───── Available records
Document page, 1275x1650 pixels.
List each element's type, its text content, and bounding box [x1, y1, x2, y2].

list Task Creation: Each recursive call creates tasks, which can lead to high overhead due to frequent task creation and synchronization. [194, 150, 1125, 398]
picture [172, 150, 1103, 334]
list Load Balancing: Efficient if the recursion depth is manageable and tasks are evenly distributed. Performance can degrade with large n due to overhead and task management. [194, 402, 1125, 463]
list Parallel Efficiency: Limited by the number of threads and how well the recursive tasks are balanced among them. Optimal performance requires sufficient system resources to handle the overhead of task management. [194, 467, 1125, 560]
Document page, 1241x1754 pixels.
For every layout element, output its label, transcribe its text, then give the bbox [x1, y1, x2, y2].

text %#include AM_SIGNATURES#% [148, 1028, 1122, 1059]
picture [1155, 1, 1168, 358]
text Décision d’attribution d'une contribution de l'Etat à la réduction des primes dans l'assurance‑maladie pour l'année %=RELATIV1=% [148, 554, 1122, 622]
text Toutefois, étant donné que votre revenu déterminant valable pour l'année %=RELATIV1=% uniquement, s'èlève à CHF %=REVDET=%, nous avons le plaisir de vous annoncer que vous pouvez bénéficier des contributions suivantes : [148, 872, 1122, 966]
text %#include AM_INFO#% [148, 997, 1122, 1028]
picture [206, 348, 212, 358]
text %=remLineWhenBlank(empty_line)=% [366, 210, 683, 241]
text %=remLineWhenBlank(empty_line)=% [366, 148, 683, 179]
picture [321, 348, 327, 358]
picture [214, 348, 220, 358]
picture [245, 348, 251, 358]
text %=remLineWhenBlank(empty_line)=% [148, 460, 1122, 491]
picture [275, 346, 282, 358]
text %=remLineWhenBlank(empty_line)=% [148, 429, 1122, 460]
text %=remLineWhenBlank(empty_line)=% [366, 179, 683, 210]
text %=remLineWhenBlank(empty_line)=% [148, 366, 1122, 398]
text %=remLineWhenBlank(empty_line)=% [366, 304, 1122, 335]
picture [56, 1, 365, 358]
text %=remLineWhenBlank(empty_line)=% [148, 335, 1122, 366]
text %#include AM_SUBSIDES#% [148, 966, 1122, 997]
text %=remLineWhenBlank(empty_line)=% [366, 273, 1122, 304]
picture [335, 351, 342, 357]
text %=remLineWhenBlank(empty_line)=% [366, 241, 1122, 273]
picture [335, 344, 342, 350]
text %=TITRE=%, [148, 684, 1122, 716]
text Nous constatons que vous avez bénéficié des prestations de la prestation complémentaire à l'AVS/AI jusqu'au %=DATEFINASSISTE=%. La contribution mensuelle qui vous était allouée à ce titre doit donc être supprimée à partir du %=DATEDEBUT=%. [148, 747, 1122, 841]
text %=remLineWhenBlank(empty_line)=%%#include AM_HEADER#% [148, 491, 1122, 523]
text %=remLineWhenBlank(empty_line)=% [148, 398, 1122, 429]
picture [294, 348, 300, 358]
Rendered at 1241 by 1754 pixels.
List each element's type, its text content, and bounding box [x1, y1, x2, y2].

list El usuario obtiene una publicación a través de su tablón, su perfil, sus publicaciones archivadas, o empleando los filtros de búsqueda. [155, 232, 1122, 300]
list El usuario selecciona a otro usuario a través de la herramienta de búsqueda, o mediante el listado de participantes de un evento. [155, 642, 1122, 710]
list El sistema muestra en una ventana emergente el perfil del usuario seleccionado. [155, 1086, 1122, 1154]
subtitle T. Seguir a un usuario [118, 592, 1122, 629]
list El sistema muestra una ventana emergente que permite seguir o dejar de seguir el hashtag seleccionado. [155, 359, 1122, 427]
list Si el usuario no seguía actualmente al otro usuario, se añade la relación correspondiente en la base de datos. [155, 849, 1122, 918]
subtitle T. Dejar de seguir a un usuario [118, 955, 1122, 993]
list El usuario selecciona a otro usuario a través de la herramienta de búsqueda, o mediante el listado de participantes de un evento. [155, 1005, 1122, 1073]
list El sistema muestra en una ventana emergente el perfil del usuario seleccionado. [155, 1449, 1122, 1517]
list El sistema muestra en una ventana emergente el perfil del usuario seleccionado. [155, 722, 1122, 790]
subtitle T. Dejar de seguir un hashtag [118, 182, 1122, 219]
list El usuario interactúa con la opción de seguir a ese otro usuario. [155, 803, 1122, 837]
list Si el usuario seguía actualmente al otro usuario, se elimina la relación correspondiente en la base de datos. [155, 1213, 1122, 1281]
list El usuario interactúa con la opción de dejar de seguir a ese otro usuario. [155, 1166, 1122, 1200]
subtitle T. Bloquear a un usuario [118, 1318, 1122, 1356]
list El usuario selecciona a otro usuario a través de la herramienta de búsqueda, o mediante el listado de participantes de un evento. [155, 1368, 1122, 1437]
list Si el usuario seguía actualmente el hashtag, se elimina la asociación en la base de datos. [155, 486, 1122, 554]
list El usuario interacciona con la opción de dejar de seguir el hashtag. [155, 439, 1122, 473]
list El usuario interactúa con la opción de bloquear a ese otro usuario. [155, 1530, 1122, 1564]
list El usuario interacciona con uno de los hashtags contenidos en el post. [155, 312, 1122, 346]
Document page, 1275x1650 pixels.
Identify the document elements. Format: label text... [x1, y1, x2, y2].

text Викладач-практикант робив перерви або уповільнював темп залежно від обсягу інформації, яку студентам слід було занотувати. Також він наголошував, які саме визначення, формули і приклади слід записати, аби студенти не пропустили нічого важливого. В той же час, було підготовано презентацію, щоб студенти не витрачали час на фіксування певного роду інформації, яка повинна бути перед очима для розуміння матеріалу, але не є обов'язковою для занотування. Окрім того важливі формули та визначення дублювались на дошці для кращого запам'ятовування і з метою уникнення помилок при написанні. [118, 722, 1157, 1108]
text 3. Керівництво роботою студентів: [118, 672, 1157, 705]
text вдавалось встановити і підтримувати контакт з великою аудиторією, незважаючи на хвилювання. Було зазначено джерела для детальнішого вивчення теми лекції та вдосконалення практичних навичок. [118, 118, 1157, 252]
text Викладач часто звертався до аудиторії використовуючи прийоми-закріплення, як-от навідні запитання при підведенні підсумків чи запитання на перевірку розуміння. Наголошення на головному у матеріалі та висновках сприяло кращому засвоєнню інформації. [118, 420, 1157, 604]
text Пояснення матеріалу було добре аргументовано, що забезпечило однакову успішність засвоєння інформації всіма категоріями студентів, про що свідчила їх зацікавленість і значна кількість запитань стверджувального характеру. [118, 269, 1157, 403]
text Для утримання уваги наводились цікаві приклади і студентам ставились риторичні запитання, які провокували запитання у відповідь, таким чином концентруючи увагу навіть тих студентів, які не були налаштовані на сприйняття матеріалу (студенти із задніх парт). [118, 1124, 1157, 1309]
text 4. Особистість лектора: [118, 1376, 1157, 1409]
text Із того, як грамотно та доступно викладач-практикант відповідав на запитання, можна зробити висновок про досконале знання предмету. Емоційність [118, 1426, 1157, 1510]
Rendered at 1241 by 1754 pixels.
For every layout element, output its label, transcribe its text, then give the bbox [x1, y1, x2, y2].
──────────
Given task
Copy every line of the records above word for word, keeping every character and its order unchanged.

Final answer
Document page, 1275x1650 pixels.
List each element's type, its text content, and bounding box [x1, y1, x2, y2].

list Task Creation: Each recursive call creates tasks, which can lead to high overhead due to frequent task creation and synchronization. [194, 150, 1125, 398]
picture [172, 150, 1103, 334]
list Load Balancing: Efficient if the recursion depth is manageable and tasks are evenly distributed. Performance can degrade with large n due to overhead and task management. [194, 402, 1125, 463]
list Parallel Efficiency: Limited by the number of threads and how well the recursive tasks are balanced among them. Optimal performance requires sufficient system resources to handle the overhead of task management. [194, 467, 1125, 560]
Document page, 1241x1754 pixels.
For every layout element, output its label, transcribe its text, then give the bbox [x1, y1, x2, y2].

text %#include AM_SIGNATURES#% [148, 1028, 1122, 1059]
picture [1155, 1, 1168, 358]
text Décision d’attribution d'une contribution de l'Etat à la réduction des primes dans l'assurance‑maladie pour l'année %=RELATIV1=% [148, 554, 1122, 622]
text Toutefois, étant donné que votre revenu déterminant valable pour l'année %=RELATIV1=% uniquement, s'èlève à CHF %=REVDET=%, nous avons le plaisir de vous annoncer que vous pouvez bénéficier des contributions suivantes : [148, 872, 1122, 966]
text %#include AM_INFO#% [148, 997, 1122, 1028]
picture [206, 348, 212, 358]
text %=remLineWhenBlank(empty_line)=% [366, 210, 683, 241]
text %=remLineWhenBlank(empty_line)=% [366, 148, 683, 179]
picture [321, 348, 327, 358]
picture [214, 348, 220, 358]
picture [245, 348, 251, 358]
text %=remLineWhenBlank(empty_line)=% [148, 460, 1122, 491]
picture [275, 346, 282, 358]
text %=remLineWhenBlank(empty_line)=% [148, 429, 1122, 460]
text %=remLineWhenBlank(empty_line)=% [366, 179, 683, 210]
text %=remLineWhenBlank(empty_line)=% [148, 366, 1122, 398]
text %=remLineWhenBlank(empty_line)=% [366, 304, 1122, 335]
picture [56, 1, 365, 358]
text %=remLineWhenBlank(empty_line)=% [148, 335, 1122, 366]
text %#include AM_SUBSIDES#% [148, 966, 1122, 997]
text %=remLineWhenBlank(empty_line)=% [366, 273, 1122, 304]
picture [335, 351, 342, 357]
text %=remLineWhenBlank(empty_line)=% [366, 241, 1122, 273]
picture [335, 344, 342, 350]
text %=TITRE=%, [148, 684, 1122, 716]
text Nous constatons que vous avez bénéficié des prestations de la prestation complémentaire à l'AVS/AI jusqu'au %=DATEFINASSISTE=%. La contribution mensuelle qui vous était allouée à ce titre doit donc être supprimée à partir du %=DATEDEBUT=%. [148, 747, 1122, 841]
text %=remLineWhenBlank(empty_line)=%%#include AM_HEADER#% [148, 491, 1122, 523]
text %=remLineWhenBlank(empty_line)=% [148, 398, 1122, 429]
picture [294, 348, 300, 358]
Rendered at 1241 by 1754 pixels.
List each element's type, its text content, and bounding box [x1, y1, x2, y2].

list El usuario obtiene una publicación a través de su tablón, su perfil, sus publicaciones archivadas, o empleando los filtros de búsqueda. [155, 232, 1122, 300]
list El usuario selecciona a otro usuario a través de la herramienta de búsqueda, o mediante el listado de participantes de un evento. [155, 642, 1122, 710]
list El sistema muestra en una ventana emergente el perfil del usuario seleccionado. [155, 1086, 1122, 1154]
subtitle T. Seguir a un usuario [118, 592, 1122, 629]
list El sistema muestra una ventana emergente que permite seguir o dejar de seguir el hashtag seleccionado. [155, 359, 1122, 427]
list Si el usuario no seguía actualmente al otro usuario, se añade la relación correspondiente en la base de datos. [155, 849, 1122, 918]
subtitle T. Dejar de seguir a un usuario [118, 955, 1122, 993]
list El usuario selecciona a otro usuario a través de la herramienta de búsqueda, o mediante el listado de participantes de un evento. [155, 1005, 1122, 1073]
list El sistema muestra en una ventana emergente el perfil del usuario seleccionado. [155, 1449, 1122, 1517]
list El sistema muestra en una ventana emergente el perfil del usuario seleccionado. [155, 722, 1122, 790]
subtitle T. Dejar de seguir un hashtag [118, 182, 1122, 219]
list El usuario interactúa con la opción de seguir a ese otro usuario. [155, 803, 1122, 837]
list Si el usuario seguía actualmente al otro usuario, se elimina la relación correspondiente en la base de datos. [155, 1213, 1122, 1281]
list El usuario interactúa con la opción de dejar de seguir a ese otro usuario. [155, 1166, 1122, 1200]
subtitle T. Bloquear a un usuario [118, 1318, 1122, 1356]
list El usuario selecciona a otro usuario a través de la herramienta de búsqueda, o mediante el listado de participantes de un evento. [155, 1368, 1122, 1437]
list Si el usuario seguía actualmente el hashtag, se elimina la asociación en la base de datos. [155, 486, 1122, 554]
list El usuario interacciona con la opción de dejar de seguir el hashtag. [155, 439, 1122, 473]
list El usuario interactúa con la opción de bloquear a ese otro usuario. [155, 1530, 1122, 1564]
list El usuario interacciona con uno de los hashtags contenidos en el post. [155, 312, 1122, 346]
Document page, 1275x1650 pixels.
Identify the document elements. Format: label text... [x1, y1, x2, y2].

text Викладач-практикант робив перерви або уповільнював темп залежно від обсягу інформації, яку студентам слід було занотувати. Також він наголошував, які саме визначення, формули і приклади слід записати, аби студенти не пропустили нічого важливого. В той же час, було підготовано презентацію, щоб студенти не витрачали час на фіксування певного роду інформації, яка повинна бути перед очима для розуміння матеріалу, але не є обов'язковою для занотування. Окрім того важливі формули та визначення дублювались на дошці для кращого запам'ятовування і з метою уникнення помилок при написанні. [118, 722, 1157, 1108]
text 3. Керівництво роботою студентів: [118, 672, 1157, 705]
text вдавалось встановити і підтримувати контакт з великою аудиторією, незважаючи на хвилювання. Було зазначено джерела для детальнішого вивчення теми лекції та вдосконалення практичних навичок. [118, 118, 1157, 252]
text Викладач часто звертався до аудиторії використовуючи прийоми-закріплення, як-от навідні запитання при підведенні підсумків чи запитання на перевірку розуміння. Наголошення на головному у матеріалі та висновках сприяло кращому засвоєнню інформації. [118, 420, 1157, 604]
text Пояснення матеріалу було добре аргументовано, що забезпечило однакову успішність засвоєння інформації всіма категоріями студентів, про що свідчила їх зацікавленість і значна кількість запитань стверджувального характеру. [118, 269, 1157, 403]
text Для утримання уваги наводились цікаві приклади і студентам ставились риторичні запитання, які провокували запитання у відповідь, таким чином концентруючи увагу навіть тих студентів, які не були налаштовані на сприйняття матеріалу (студенти із задніх парт). [118, 1124, 1157, 1309]
text 4. Особистість лектора: [118, 1376, 1157, 1409]
text Із того, як грамотно та доступно викладач-практикант відповідав на запитання, можна зробити висновок про досконале знання предмету. Емоційність [118, 1426, 1157, 1510]
Rendered at 1241 by 1754 pixels.
For every layout element, output its label, transcribe its text, then give the bbox [x1, y1, x2, y2].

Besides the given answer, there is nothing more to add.